JOB> The required output is the line that contains "extrême douceur" through the last line of the data, retyped verbatim and with nothing added.

PROVIDED RECORDS>
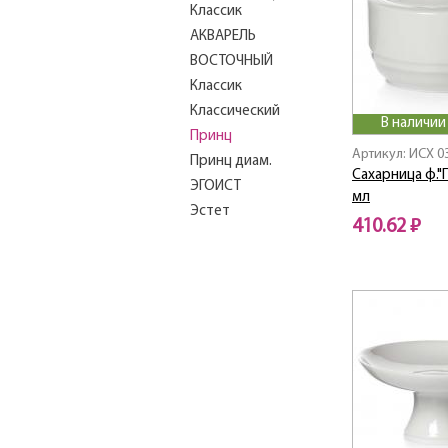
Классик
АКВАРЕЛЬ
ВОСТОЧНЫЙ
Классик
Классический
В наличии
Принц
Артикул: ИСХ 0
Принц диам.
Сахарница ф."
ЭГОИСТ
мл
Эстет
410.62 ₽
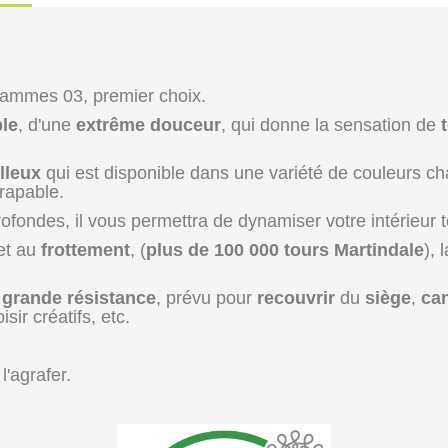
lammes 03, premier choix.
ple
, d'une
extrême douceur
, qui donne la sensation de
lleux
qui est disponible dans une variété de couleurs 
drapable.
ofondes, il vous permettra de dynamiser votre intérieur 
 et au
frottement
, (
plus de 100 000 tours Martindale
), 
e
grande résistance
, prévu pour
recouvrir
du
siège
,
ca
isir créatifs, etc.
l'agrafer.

RESPONSE AREA>
extrême douceur
, qui donne la sensation de
lleux
qui est disponible dans une variété de couleurs 
drapable.
ofondes, il vous permettra de dynamiser votre intérieur 
 et au
frottement
, (
plus de 100 000 tours Martindale
), 
e
grande résistance
, prévu pour
recouvrir
du
siège
,
ca
isir créatifs, etc.
l'agrafer.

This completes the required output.